INSTRUCTIONS TO FOLLOW:
Set down exactly the lines in the records below that run from the line with "beaucoup plus nombreuses." to the line with "CEM émis par", inclusive, and nothing more.

======== THE DATA

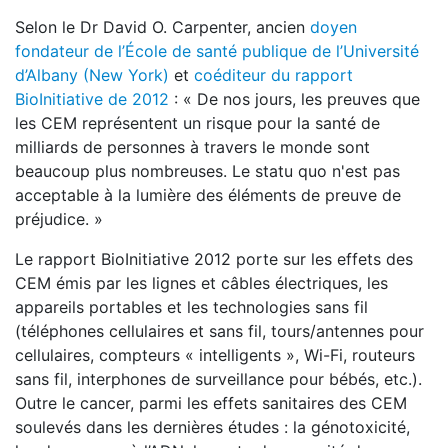
Selon le Dr David O. Carpenter, ancien
doyen
fondateur de l’École de santé publique de l’Université
d’Albany (New York)
et
coéditeur du rapport
BioInitiative de 2012
: « De nos jours, les preuves que
les CEM représentent un risque pour la santé de
milliards de personnes à travers le monde sont
beaucoup plus nombreuses. Le statu quo n'est pas
acceptable à la lumière des éléments de preuve de
préjudice. »
Le rapport BioInitiative 2012 porte sur les effets des
CEM émis par les lignes et câbles électriques, les
appareils portables et les technologies sans fil
(téléphones cellulaires et sans fil, tours/antennes pour
cellulaires, compteurs « intelligents », Wi-Fi, routeurs
sans fil, interphones de surveillance pour bébés, etc.).
Outre le cancer, parmi les effets sanitaires des CEM
soulevés dans les dernières études : la génotoxicité,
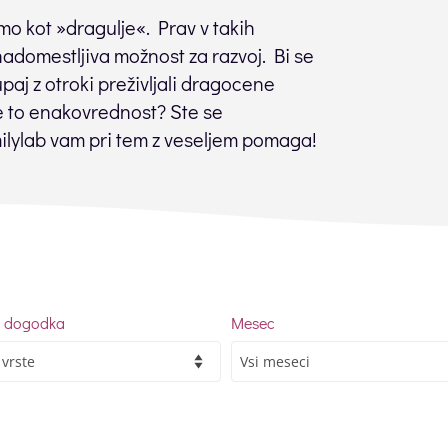
imo kot »dragulje«. Prav v takih
adomestljiva možnost za razvoj. Bi se
paj z otroki preživljali dragocene
 je to enakovrednost? Ste se
amilylab vam pri tem z veseljem pomaga!
a dogodka
Mesec
Vsi
meseci
dka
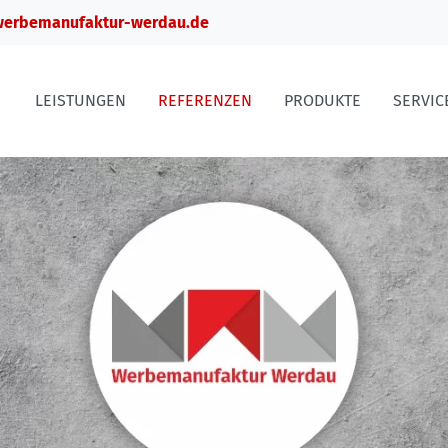
erbemanufaktur-werdau.de
LEISTUNGEN
REFERENZEN
PRODUKTE
SERVIC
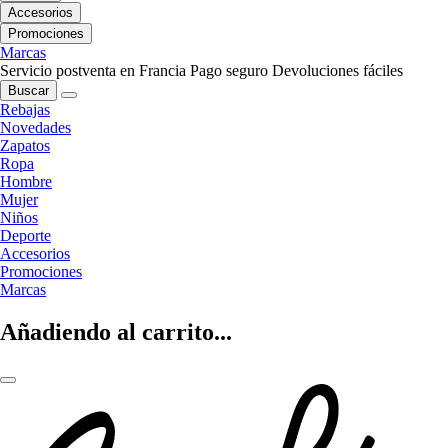
Accesorios
Promociones
Marcas
Servicio postventa en Francia
Pago seguro
Devoluciones fáciles
Buscar
Rebajas
Novedades
Zapatos
Ropa
Hombre
Mujer
Niños
Deporte
Accesorios
Promociones
Marcas
Añadiendo al carrito...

================

SOLUTION TO THIS TASK:
beaucoup plus nombreuses. Le statu quo n'est pas
acceptable à la lumière des éléments de preuve de
préjudice. »
Le rapport BioInitiative 2012 porte sur les effets des
CEM émis par les lignes et câbles électriques, les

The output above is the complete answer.